INSTRUCTIONS FOR THE TASK — Copy every line that holds the string "FileFunction" from the data below.

== GIVEN RECORDS ==

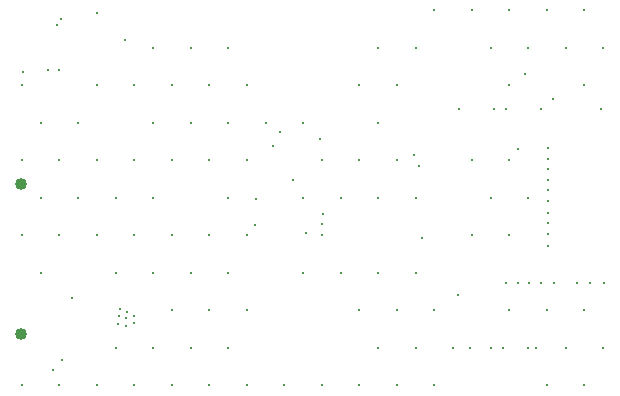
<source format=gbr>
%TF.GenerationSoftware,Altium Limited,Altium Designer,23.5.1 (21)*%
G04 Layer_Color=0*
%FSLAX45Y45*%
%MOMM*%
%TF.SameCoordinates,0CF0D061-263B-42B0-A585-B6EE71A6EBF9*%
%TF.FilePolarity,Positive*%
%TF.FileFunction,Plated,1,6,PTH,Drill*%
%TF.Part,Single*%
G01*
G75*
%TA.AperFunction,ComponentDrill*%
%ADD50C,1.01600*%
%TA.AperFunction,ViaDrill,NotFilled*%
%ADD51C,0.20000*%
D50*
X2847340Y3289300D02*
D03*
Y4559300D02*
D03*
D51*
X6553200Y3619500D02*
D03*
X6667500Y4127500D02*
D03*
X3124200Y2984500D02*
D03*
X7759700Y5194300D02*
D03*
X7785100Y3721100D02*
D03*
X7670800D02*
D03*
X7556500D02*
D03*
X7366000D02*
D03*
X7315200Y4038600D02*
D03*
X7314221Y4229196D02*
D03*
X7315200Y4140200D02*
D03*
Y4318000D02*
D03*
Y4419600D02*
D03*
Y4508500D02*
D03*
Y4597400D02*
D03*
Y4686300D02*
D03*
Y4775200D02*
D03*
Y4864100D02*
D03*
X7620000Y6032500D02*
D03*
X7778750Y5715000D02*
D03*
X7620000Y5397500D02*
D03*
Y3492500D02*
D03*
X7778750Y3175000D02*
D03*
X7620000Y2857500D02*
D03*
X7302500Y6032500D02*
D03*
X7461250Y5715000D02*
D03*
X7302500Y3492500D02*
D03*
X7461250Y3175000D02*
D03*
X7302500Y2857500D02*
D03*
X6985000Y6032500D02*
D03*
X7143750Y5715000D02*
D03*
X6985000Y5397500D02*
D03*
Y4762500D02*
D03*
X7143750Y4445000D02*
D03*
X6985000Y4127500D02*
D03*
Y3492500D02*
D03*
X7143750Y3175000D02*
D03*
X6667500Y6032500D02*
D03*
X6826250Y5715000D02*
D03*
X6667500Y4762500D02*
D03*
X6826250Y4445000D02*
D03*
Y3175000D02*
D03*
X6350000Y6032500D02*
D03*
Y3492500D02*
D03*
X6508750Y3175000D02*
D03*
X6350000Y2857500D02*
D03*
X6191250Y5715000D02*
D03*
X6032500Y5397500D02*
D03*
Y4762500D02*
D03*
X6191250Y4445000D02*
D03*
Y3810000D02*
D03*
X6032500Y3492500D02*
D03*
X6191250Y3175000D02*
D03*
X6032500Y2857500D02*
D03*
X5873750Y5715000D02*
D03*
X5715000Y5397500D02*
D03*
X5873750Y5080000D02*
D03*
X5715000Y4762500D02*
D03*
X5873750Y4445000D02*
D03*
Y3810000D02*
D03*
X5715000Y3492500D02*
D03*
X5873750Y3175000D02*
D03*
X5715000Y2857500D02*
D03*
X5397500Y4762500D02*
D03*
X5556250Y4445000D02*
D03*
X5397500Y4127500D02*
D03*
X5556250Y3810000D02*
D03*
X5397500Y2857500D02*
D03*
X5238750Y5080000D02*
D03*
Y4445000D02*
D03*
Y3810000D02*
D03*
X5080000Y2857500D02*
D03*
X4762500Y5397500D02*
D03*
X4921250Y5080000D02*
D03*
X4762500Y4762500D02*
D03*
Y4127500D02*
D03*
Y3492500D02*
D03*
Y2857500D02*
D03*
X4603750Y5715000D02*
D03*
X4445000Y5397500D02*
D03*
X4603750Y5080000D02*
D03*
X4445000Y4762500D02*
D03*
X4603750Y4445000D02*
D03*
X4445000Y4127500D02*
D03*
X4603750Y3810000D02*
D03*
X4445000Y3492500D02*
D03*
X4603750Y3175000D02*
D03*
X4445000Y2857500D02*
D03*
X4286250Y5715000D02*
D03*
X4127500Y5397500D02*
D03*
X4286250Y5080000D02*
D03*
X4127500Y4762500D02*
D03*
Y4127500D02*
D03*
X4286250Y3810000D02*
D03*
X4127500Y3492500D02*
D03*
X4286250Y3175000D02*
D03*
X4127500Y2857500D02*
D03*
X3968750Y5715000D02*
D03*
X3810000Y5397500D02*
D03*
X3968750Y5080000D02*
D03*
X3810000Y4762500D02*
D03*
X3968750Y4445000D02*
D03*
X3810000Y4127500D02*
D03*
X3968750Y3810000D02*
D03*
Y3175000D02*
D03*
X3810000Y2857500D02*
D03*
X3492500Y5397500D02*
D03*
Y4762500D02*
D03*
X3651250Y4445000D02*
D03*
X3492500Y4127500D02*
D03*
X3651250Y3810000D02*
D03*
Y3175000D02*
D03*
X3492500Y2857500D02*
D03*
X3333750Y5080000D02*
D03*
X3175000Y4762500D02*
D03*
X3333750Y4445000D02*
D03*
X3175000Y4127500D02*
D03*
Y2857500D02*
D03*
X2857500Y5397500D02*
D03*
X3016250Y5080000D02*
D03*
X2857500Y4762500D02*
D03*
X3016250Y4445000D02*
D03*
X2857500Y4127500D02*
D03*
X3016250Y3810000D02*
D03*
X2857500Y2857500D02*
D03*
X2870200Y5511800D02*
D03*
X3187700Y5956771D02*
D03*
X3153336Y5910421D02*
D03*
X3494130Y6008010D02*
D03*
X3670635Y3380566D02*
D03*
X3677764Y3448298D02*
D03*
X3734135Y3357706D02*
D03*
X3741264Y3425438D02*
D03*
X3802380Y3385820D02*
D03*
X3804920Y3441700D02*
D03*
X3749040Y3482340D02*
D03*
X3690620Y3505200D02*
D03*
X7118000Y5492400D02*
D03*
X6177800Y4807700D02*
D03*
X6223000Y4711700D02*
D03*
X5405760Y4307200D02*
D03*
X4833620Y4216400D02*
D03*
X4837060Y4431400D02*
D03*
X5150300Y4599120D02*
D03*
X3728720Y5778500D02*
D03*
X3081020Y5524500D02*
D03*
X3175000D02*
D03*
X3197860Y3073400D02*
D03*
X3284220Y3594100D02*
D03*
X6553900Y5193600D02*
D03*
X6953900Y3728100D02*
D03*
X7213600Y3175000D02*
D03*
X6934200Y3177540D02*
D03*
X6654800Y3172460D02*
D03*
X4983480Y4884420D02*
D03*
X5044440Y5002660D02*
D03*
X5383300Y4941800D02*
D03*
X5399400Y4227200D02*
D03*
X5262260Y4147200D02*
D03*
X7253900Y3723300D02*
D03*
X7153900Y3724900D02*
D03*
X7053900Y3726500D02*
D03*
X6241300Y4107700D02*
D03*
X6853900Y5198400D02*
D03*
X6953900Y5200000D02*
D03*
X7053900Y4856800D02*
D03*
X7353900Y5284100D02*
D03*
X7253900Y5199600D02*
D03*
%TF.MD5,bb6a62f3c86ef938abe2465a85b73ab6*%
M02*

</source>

===
== GIVEN RECORDS ==

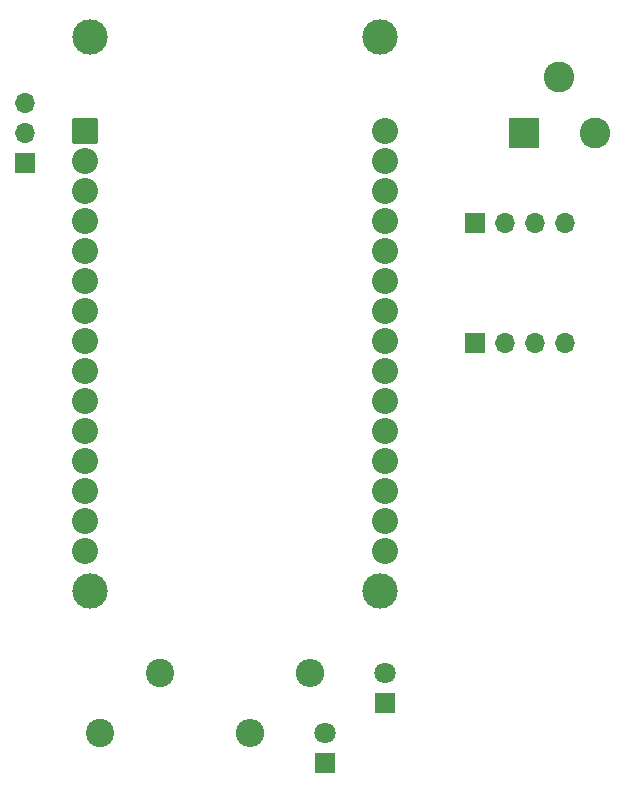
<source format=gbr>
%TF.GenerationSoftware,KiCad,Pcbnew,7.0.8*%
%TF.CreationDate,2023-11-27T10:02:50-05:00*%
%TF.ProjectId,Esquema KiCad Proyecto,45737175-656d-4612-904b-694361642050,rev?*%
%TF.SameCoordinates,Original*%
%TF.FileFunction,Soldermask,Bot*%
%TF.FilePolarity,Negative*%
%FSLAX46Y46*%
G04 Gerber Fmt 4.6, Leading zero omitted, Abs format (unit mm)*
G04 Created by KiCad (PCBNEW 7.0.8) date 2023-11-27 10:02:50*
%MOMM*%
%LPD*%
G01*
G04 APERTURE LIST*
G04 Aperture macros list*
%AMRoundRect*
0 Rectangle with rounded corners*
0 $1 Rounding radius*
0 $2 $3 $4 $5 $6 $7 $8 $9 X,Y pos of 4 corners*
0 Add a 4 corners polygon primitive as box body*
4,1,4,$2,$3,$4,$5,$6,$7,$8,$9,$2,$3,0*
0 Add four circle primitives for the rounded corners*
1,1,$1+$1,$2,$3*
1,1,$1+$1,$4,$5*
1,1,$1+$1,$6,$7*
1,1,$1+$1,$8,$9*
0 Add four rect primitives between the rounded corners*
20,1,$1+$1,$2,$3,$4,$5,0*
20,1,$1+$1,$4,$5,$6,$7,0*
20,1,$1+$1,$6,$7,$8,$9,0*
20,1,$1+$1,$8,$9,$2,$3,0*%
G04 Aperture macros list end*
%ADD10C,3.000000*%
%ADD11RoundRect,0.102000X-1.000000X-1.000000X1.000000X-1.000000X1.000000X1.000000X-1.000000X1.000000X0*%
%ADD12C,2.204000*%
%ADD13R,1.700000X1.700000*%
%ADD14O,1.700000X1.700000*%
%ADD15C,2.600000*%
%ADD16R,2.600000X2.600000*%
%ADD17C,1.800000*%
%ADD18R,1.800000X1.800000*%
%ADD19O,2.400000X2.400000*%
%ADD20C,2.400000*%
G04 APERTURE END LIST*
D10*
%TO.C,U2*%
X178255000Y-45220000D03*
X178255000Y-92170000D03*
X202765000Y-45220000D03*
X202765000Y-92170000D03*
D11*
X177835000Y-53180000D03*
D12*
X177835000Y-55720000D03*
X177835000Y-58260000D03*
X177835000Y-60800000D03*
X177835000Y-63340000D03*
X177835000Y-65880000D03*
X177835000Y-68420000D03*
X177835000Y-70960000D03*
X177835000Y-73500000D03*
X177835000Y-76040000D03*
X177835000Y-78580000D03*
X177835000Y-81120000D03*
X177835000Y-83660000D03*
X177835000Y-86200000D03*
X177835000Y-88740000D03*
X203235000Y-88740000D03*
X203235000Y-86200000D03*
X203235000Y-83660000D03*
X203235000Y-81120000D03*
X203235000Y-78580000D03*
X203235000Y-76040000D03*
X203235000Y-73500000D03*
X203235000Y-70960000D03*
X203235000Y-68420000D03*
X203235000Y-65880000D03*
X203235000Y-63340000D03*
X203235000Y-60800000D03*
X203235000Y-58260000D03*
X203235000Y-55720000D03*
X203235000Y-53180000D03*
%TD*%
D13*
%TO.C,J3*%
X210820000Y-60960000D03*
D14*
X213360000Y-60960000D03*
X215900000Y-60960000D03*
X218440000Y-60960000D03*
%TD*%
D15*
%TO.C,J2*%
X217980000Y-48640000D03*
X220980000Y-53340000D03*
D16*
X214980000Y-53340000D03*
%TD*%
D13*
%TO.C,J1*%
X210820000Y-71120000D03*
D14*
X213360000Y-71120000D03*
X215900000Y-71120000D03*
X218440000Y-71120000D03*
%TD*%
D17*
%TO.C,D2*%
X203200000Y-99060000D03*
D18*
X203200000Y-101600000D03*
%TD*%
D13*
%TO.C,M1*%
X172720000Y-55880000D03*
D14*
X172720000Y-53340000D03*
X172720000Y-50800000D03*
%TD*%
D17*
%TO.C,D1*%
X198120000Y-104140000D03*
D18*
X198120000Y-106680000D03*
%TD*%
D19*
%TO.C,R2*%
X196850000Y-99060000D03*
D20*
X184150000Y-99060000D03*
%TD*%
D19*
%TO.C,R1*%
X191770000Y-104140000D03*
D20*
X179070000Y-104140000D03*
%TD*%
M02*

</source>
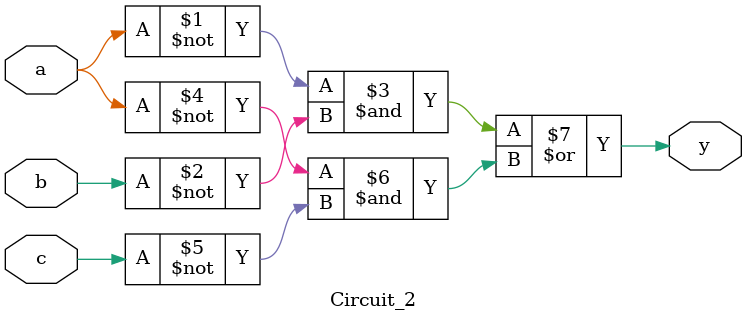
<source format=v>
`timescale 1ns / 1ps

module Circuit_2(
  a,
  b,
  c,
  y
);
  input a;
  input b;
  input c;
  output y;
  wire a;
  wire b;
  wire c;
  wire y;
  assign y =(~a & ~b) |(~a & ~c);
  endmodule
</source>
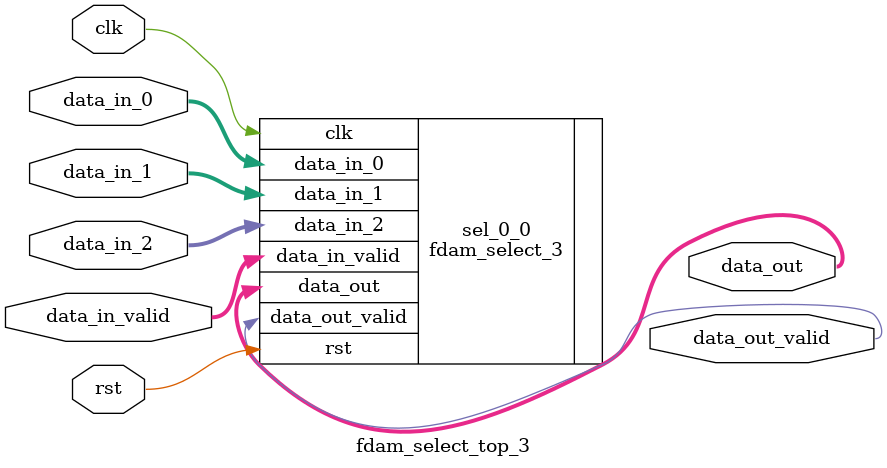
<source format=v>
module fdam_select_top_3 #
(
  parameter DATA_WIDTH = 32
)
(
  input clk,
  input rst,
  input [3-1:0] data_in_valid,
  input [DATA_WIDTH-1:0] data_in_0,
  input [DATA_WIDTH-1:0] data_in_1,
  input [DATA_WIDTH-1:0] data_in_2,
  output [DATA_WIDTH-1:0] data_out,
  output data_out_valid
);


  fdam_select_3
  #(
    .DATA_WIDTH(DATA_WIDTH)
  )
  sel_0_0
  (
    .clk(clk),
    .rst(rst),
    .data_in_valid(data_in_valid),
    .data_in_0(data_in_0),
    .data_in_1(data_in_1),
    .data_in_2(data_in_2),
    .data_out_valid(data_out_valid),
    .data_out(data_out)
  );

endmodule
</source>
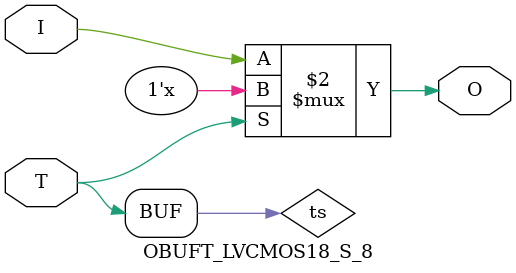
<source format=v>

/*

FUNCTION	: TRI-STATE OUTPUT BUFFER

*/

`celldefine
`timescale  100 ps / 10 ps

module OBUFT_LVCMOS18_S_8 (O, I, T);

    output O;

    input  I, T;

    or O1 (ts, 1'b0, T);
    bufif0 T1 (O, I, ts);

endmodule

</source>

===

RESULT OF THE TASK —
%TF.FileFunction,Plated,1,6,PTH,Drill*%
%TF.FileFunction,Soldermask,Bot*%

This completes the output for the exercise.